A olaria negra de Bisalhães, no concelho de Vila Real, foi oficialmente inscrita no registo da União das Indicações Geográficas de produtos artesanais e industriais, uma medida que reforça significativamente a proteção jurídica desta ancestral atividade. Este anúncio foi hoje confirmado, marcando um novo capítulo na história de um ofício já reconhecido globalmente.
O processo de confeção da olaria negra de Bisalhães tinha já sido distinguido pela UNESCO, a 29 de novembro de 2016, ao ser incluído na lista do Património Cultural Imaterial que necessita de salvaguarda urgente. A recente inscrição europeia vem complementar e solidificar esse reconhecimento prévio, assegurando uma camada adicional de proteção e valorização.

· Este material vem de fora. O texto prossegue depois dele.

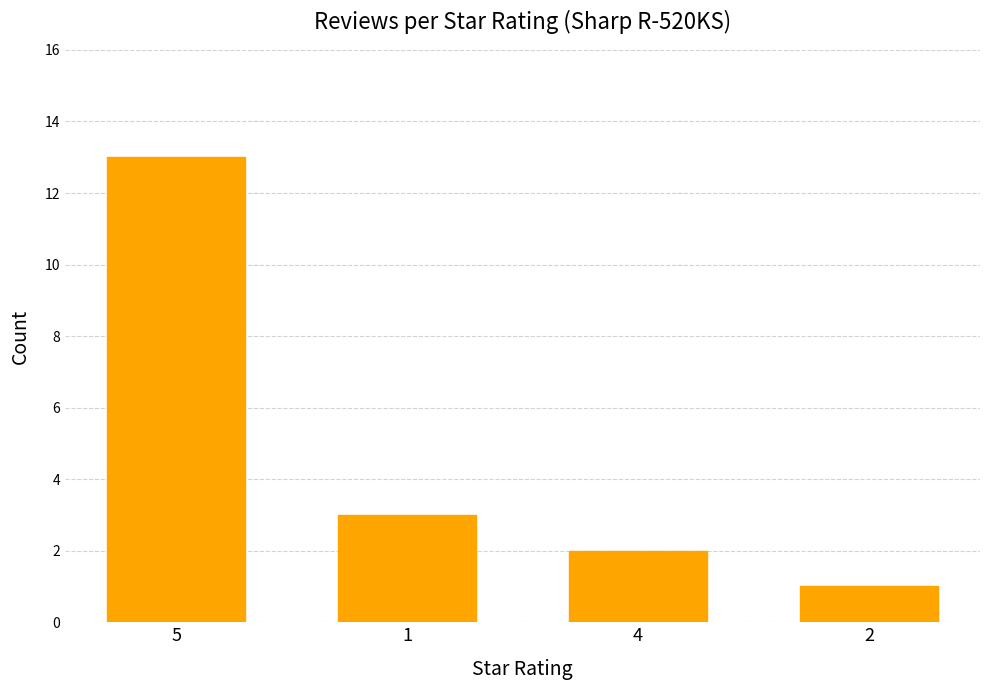

What is the label of the 4th bar from the left?

2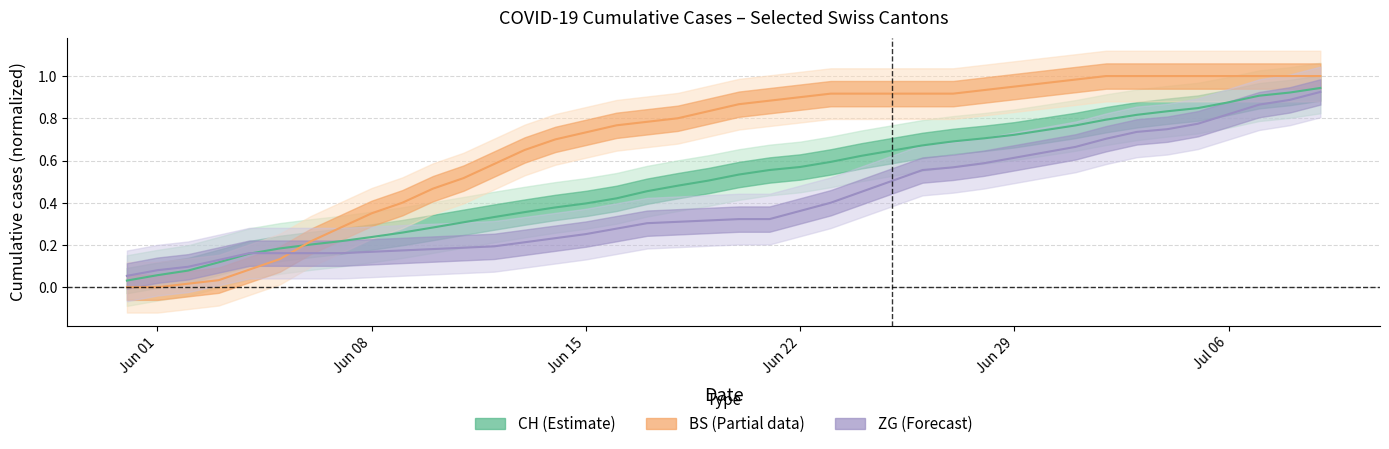

True or false: ZG has more than 1 interior local peaks.

False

Segundo comunicado da Câmara Municipal de Vila Real, esta inscrição no registo da União das Indicações Geográficas confirma “o reconhecimento europeu desta expressão singular do património artesanal português”. O município sublinha que “este registo representa um importante marco na valorização, promoção e salvaguarda da olaria negra de Bisalhães, uma tradição artesanal secular reconhecida pela sua autenticidade, pelo saber-fazer transmitido entre gerações e pela sua forte ligação ao território de origem”.
Este ofício é historicamente considerado duro e exigente, com processos de fabrico que remontam, pelo menos, ao século XVI. A sua complexidade começa no tratamento inicial do barro e culmina na fase de cozedura.